INFORMATION SHOWN below:

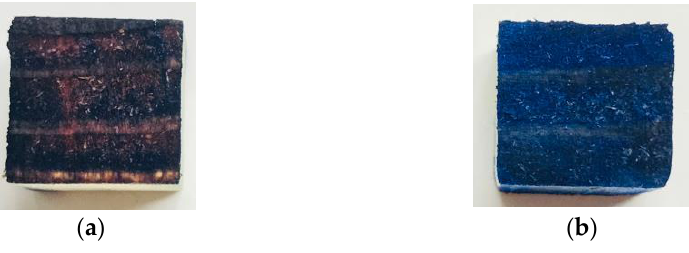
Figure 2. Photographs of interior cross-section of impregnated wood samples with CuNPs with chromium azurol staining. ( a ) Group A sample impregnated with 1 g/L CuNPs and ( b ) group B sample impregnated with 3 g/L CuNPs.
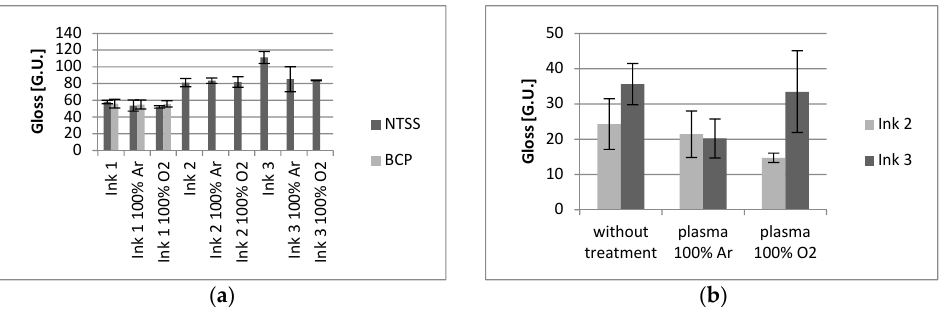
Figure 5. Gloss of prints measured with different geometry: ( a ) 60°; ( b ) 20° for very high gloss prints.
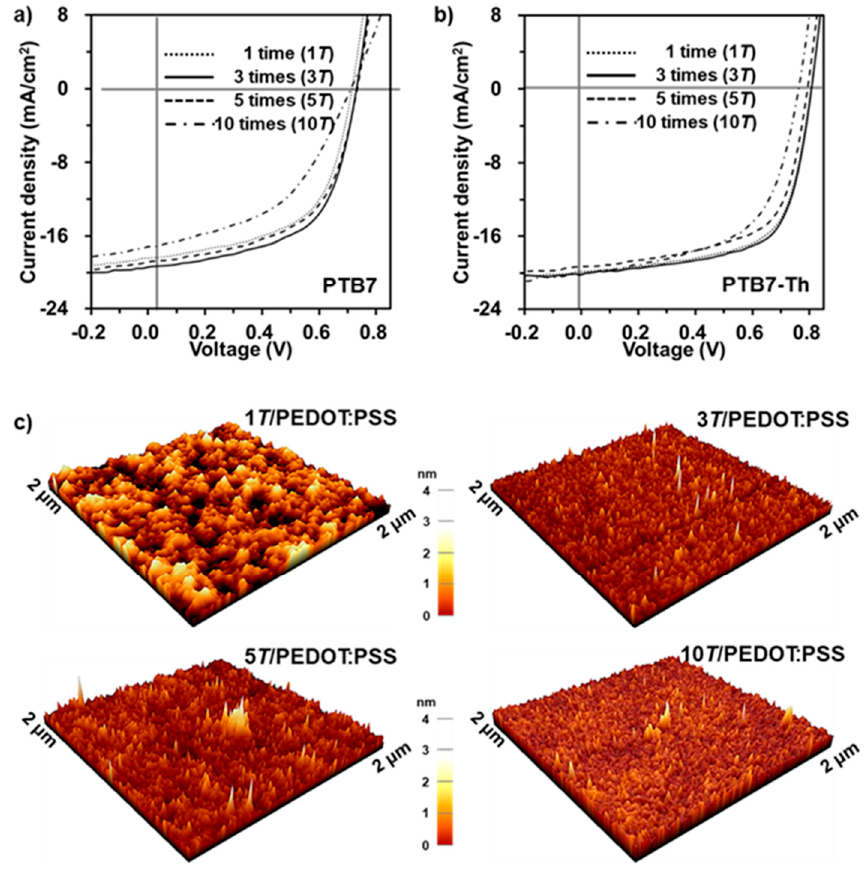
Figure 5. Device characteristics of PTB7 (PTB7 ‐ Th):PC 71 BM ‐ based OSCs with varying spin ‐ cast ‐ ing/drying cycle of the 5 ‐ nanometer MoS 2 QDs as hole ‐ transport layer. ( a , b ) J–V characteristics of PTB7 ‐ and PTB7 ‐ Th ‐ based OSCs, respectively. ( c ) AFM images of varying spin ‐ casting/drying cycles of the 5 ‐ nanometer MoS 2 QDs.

End of INFORMATION SHOWN.

--- WORK INSTRUCTIONS ---
Exactly reproduce the lines that run from the first line of the listing above to the line containing "Figure 5. Gloss", including both; omit the pictures.

--- RESULT ---
Figure 2. Photographs of interior cross-section of impregnated wood samples with CuNPs with chromium azurol staining. ( a ) Group A sample impregnated with 1 g/L CuNPs and ( b ) group B sample impregnated with 3 g/L CuNPs.
Figure 5. Gloss of prints measured with different geometry: ( a ) 60°; ( b ) 20° for very high gloss prints.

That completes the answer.